Deletor pisze:Jakoś nie mogę sobie wyobrazić dorosłej, dojrzałej kobiety z czymś takim... Ok fakt dla chcącego pomocne w rzuceniu palenia. Ale kurde strzelam że kobieta po 40 z zabawką dla gimbazy z wielką chmurą? To już spinnerII był by lepszy.
Ta dorosła, dojrzała kobieta ma 68 lat i wapuje od dwóch. A od 1.5 roku ma egoOne 2.5ml z baterią 2100 i .5ohmową grzałką (jak byś nie czytał po łebkach, nie musiałbyś zgadywać - wyżej to pisałem).
Jakość wykonania ONE i ijusta ta sama - z tego co wiem ta sama firma matka.
Sam mam kilka takich zestawów, bo ktoś musi testować, czy nowsze rozwiązania spełnią oczekiwania wyżej wymienionej; i stwierdzam, że niektóre są wygodne w użytkowaniu, a do tego poręczne.

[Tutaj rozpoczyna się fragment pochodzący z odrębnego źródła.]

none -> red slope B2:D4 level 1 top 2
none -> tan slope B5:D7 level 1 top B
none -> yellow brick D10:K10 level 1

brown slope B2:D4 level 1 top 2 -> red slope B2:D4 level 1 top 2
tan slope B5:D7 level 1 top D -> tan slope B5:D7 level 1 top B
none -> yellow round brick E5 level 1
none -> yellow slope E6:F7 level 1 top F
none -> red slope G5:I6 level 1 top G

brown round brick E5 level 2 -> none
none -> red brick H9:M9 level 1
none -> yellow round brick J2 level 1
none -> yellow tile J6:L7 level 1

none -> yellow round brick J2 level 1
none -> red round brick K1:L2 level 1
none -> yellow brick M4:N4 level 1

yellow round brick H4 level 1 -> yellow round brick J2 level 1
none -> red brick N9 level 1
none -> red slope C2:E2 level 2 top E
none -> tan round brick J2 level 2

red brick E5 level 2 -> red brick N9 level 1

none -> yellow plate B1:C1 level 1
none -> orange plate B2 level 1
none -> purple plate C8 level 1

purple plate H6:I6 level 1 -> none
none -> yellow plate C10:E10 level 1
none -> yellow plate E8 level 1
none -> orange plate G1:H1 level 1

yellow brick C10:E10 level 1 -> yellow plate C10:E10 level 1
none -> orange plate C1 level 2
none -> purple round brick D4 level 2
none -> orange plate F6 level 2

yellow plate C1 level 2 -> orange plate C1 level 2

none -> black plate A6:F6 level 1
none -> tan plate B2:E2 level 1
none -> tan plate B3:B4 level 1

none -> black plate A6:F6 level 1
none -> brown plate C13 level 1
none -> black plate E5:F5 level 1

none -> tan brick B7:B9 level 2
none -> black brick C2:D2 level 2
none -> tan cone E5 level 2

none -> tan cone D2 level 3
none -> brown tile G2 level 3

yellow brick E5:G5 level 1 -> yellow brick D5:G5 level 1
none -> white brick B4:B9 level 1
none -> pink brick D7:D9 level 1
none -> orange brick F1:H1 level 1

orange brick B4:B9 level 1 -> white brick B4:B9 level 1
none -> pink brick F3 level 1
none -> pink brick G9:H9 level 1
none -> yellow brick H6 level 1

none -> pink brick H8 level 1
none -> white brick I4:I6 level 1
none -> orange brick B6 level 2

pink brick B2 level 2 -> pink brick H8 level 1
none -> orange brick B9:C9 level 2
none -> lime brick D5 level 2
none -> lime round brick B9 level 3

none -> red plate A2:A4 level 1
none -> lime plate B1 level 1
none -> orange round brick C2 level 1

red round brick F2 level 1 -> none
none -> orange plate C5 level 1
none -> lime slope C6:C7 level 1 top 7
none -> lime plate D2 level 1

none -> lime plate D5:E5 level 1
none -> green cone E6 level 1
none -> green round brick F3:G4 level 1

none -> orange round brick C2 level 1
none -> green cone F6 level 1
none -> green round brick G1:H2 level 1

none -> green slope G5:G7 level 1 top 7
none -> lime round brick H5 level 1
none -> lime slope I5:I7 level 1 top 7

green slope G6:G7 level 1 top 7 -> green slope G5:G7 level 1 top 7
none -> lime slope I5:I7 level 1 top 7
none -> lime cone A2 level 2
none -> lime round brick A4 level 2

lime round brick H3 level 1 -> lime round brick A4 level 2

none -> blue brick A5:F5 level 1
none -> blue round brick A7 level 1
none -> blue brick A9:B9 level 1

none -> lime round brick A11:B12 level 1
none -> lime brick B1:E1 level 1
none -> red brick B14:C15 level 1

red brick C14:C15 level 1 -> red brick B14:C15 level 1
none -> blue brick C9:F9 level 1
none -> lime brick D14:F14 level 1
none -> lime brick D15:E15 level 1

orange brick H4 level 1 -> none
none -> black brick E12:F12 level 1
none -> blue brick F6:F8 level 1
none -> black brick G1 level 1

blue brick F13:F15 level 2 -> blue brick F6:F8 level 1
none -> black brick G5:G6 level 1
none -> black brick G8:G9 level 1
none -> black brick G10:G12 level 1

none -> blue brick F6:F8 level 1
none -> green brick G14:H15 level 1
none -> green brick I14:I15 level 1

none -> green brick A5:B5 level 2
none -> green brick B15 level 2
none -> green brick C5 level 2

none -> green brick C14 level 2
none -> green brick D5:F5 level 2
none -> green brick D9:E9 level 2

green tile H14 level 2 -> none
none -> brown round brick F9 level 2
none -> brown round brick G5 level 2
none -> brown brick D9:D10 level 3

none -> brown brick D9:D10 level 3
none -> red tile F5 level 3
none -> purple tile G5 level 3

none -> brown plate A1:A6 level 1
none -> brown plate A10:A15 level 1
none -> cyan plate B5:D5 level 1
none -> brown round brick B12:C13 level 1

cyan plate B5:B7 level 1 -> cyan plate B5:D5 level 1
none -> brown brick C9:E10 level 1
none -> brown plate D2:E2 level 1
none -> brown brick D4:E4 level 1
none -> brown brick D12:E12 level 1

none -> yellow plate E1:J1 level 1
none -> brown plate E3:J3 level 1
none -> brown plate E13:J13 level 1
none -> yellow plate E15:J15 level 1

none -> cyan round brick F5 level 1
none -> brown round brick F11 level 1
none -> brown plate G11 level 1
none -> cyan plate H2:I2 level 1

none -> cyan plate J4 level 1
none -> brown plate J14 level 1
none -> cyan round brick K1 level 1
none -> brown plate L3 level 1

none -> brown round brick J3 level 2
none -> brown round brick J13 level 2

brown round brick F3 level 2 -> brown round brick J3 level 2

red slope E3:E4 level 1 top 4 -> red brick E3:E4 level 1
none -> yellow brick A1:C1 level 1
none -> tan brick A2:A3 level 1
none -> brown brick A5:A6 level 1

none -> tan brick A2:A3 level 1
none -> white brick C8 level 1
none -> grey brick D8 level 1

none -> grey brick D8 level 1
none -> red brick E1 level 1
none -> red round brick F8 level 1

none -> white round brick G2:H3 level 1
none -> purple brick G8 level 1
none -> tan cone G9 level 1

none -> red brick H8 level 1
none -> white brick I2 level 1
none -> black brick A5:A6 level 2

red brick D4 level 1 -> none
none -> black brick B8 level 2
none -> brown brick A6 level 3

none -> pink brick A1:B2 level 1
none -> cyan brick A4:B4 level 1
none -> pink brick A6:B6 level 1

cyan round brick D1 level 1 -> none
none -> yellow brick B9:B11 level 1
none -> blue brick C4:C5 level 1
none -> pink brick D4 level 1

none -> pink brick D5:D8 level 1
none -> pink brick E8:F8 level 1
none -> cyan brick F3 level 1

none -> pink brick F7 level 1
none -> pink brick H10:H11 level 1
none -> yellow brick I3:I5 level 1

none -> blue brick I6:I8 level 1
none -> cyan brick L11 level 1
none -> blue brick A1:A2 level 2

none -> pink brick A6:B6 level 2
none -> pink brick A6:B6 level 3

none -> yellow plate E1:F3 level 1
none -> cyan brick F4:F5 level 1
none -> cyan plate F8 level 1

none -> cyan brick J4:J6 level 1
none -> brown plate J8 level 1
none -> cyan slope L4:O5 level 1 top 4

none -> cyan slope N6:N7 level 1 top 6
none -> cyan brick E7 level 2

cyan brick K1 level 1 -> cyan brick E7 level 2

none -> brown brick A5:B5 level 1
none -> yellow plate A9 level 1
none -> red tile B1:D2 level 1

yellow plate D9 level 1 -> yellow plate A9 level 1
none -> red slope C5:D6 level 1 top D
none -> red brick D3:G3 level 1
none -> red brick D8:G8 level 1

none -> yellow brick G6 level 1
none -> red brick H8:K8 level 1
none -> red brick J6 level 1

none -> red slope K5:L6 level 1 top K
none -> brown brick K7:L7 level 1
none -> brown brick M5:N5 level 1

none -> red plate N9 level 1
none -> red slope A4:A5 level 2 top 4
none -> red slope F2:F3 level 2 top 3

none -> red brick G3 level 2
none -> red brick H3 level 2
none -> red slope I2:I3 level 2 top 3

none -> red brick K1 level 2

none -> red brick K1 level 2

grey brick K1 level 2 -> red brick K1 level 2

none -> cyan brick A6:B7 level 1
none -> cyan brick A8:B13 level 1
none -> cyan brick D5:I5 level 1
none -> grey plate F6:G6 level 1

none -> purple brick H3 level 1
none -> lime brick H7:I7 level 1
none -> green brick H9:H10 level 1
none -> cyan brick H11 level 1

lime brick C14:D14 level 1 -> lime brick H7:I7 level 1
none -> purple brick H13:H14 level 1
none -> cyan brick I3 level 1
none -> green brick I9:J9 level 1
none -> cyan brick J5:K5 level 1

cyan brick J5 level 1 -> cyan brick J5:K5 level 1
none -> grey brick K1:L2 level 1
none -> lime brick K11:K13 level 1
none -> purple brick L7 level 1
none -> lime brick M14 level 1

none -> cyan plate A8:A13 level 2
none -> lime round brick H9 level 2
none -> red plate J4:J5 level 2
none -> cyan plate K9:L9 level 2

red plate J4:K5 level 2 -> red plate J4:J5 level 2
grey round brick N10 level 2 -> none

Wszystko ma swoje wady i zalety, ale jechać po jakimś sprzęcie, bo dzieciaki go kupują? A sama awaryjność ma często związek z traktowaniem sprzętu. Te moje jakoś chodzą - widać jestem szczęściarzem. Ale jak padną po roku użytkowania baterie, które razem z elektroniką kosztowały 70 zł to nie będę płakał.
I oczywiście, lepiej wydawać na aku 30 zł jak padnie (18650 vtc4, czy vtc5), a elektronikę mieć w fajnym boxie, ale nie każdy takie wielkie pudło chce nosić - matka nie chce
Musi być zgrabne.
Poza tym...
pawel_aa pisze:[...] Często pada stwierdzenie, że to "najlepszy sprzęt w tej cenie". Zgadza się, bo innego w tej cenie raczej nie ma [...] Poza tym to jak sen o "złotej dolinie". Kompletny sprzęt "wysokiej klasy" za cenę niższą niż kosztuje porządny parownik... Zupełnie jak w programie "Uwierz w ducha".
to są sprzęty budżetowe. Osobna kategoria. Przez to, że są budżetowe, są najlepsze w tej cenie - lepsze niż stare ego+vivi.
A długość tego tematu, nie świadczy jakoś szczególnie o nadzwyczajnej awaryjności tego sprzętu - raczej o jego popularności. Ze względu na jego budżetowość.
I na koniec - w boxach, też padają przyciski, elektronika, ludzie mają problemy z grzałkami, zalewaniem, elektroniką... Ale ilość modów jest dzisiaj przeogromna, a przez to ich popularność rozproszona, to i problemy mniej widoczne - nie popadajmy w przesadę.